Los Ángeles, agosto de 2025. La aparición en público de Liam Neeson y Pamela Anderson durante la promoción de la nueva película The Naked Gun generó un frenesí mediático que recorrió redes y portadas. ¿Una historia de amor genuina o un acto de relaciones públicas pensado para vender entradas?

En julio, mientras presentaban la cinta, fueron fotografiados posando juntos con sus hijos en la alfombra roja, intercambiando gestos cómplices y compartiendo un beso frente a cámaras en un programa de televisión matutino. Anderson llegó a declarar que veía en Neeson “un amigo para toda la vida”, mientras él destacaba su profesionalismo y sentido del humor. Esas escenas, difundidas globalmente, alimentaron la narrativa de una posible relación.

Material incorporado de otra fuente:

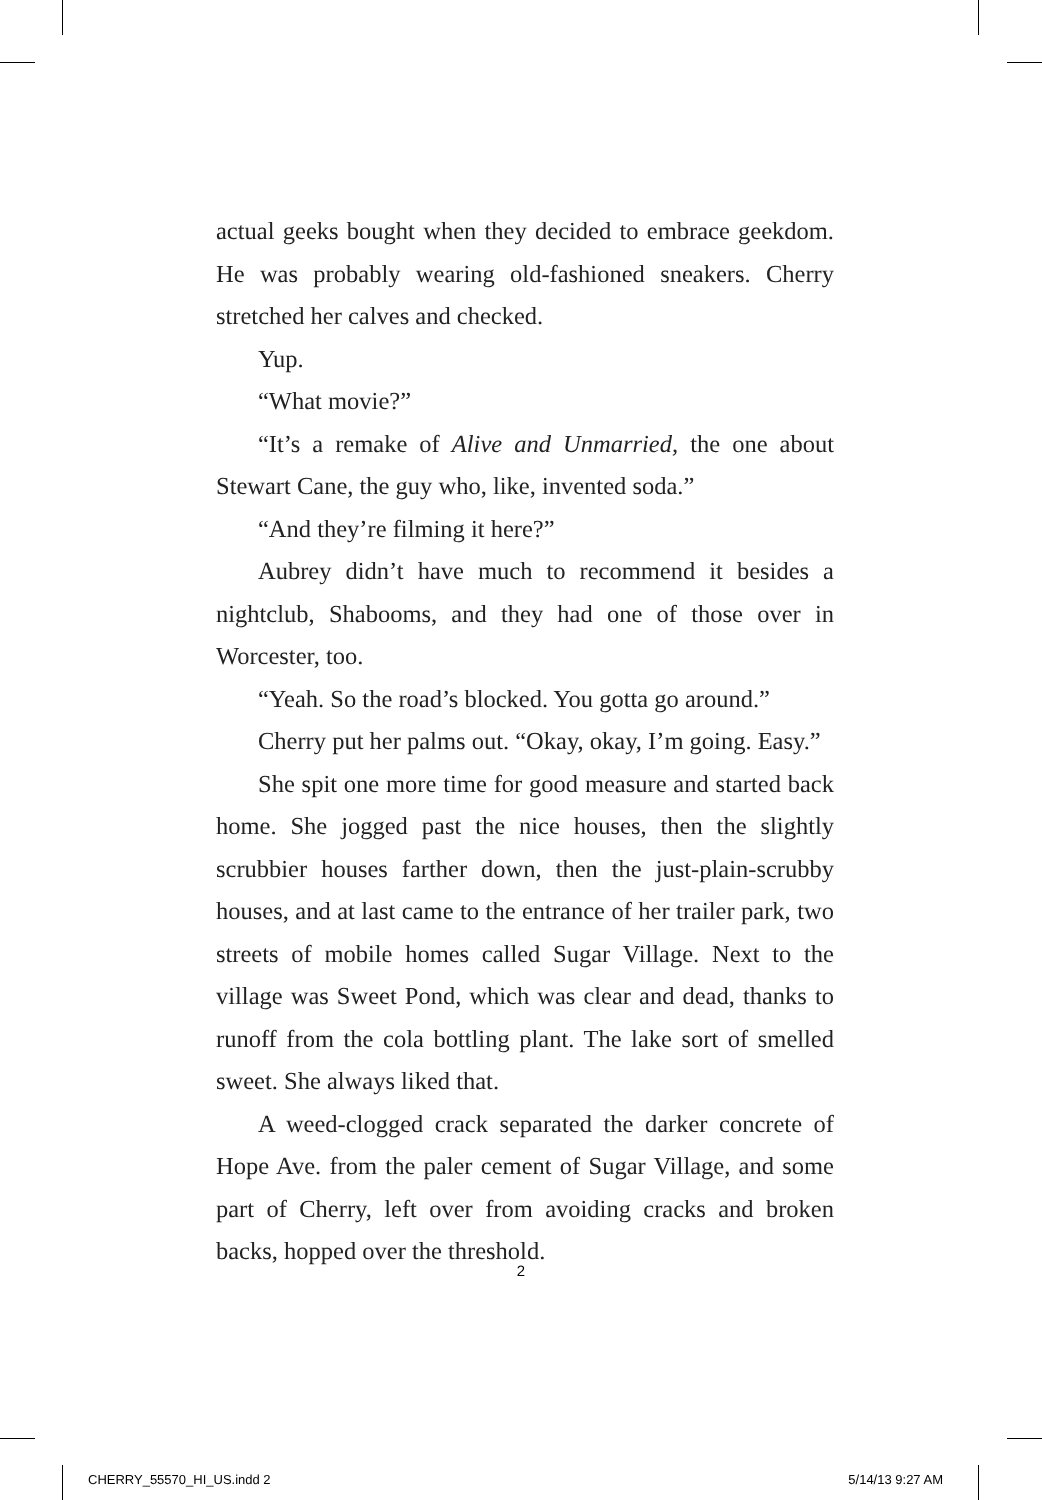actual geeks bought when they decided to embrace geek­dom. He was probably wearing old-fashioned sneakers. Cherry stretched her calves and checked.
Yup.
“What movie?”
“It’s a remake of Alive and Unmarried, the one about Stewart Cane, the guy who, like, invented soda.”
“And they’re filming it here?”
Aubrey didn’t have much to recommend it besides a nightclub, Shabooms, and they had one of those over in Worcester, too.
“Yeah. So the road’s blocked. You gotta go around.”
Cherry put her palms out. “Okay, okay, I’m going. Easy.”
She spit one more time for good measure and started back home. She jogged past the nice houses, then the slightly scrubbier houses farther down, then the just-plain-scrubby houses, and at last came to the entrance of her trailer park, two streets of mobile homes called Sugar Village. Next to the village was Sweet Pond, which was clear and dead, thanks to runoff from the cola bottling plant. The lake sort of smelled sweet. She always liked that.
A weed-clogged crack separated the darker concrete of Hope Ave. from the paler cement of Sugar Village, and some part of Cherry, left over from avoiding cracks and broken backs, hopped over the threshold.
2
CHERRY_55570_HI_US.indd 2 5/14/13 9:27 AM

PEOPLE asegura lo contrario y defiende que la relación entre los actores es auténtica. (Photo by CHARLY TRIBALLEAU / AFP)
Pocos días después, sin embargo, surgieron versiones que apuntaban a una operación de marketing. Según reportes de medios de espectáculos, el acercamiento entre ambos habría sido orquestado por sus equipos de prensa y por el propio estudio Paramount, con el objetivo de potenciar la promoción de la película. De acuerdo con esa línea, Neeson y Anderson apenas habrían coincidido desde la filmación en 2024 hasta el inicio de la gira promocional en 2025, lo que reforzaría la idea de una historia fabricada.
Ante esa visión escéptica, otras publicaciones defendieron lo contrario. Fuentes cercanas a los actores afirmaron que lo que se vio fue genuino y que ninguno de los dos necesita recurrir a un montaje de este tipo para captar atención. Calificaron como exagerada la teoría de que todo fuera un espectáculo, insistiendo en que la química entre ambos es auténtica.
En medio de esas versiones enfrentadas, algunos observadores plantean una postura intermedia: reconocen que existe una atracción real, nacida durante el rodaje, pero que los gestos en público fueron potenciados estratégicamente para capitalizar la expectación mediática. En esta lectura, el romance no sería del todo ficticio ni plenamente espontáneo, sino un fenómeno híbrido que responde tanto a la conexión personal como a las lógicas del mercado cultural.
Más allá de la veracidad de los rumores, el caso ilustra la delgada línea que separa lo privado de lo mediático en la era del entretenimiento global. La posible relación entre Neeson y Anderson sirve como espejo de cómo Hollywood gestiona narrativas donde la intimidad se convierte en un recurso publicitario, y donde los espectadores terminan atrapados en un juego que combina autenticidad con guion promocional.

Según esa versión, la pareja nunca compartió una cita a solas fuera del trabajo (Photo Credit: Frank Masi)
Mientras el debate continúa, los resultados de taquilla confirman la efectividad del movimiento. The Naked Gun logró recaudar cerca de 90 millones de dólares con un presupuesto estimado en 42 millones, lo que refuerza la idea de que la estrategia, fuera o no deliberada, funcionó en términos comerciales. Para el público, la ecuación parece simple: como historia romántica o como espectáculo cuidadosamente calculado, la pareja se convirtió en un atractivo adicional para la película.
Lo que queda en evidencia es la fuerza de las narrativas emocionales en la industria del cine contemporáneo. Neeson y Anderson, dos figuras icónicas de generaciones distintas, han demostrado que la combinación de nostalgia, intriga y romance sigue siendo una fórmula eficaz para generar atención. Ya sea fruto de una auténtica complicidad o de una estrategia bien diseñada, el episodio confirma que en Hollywood la frontera entre la vida real y la representación siempre será más borrosa de lo que parece.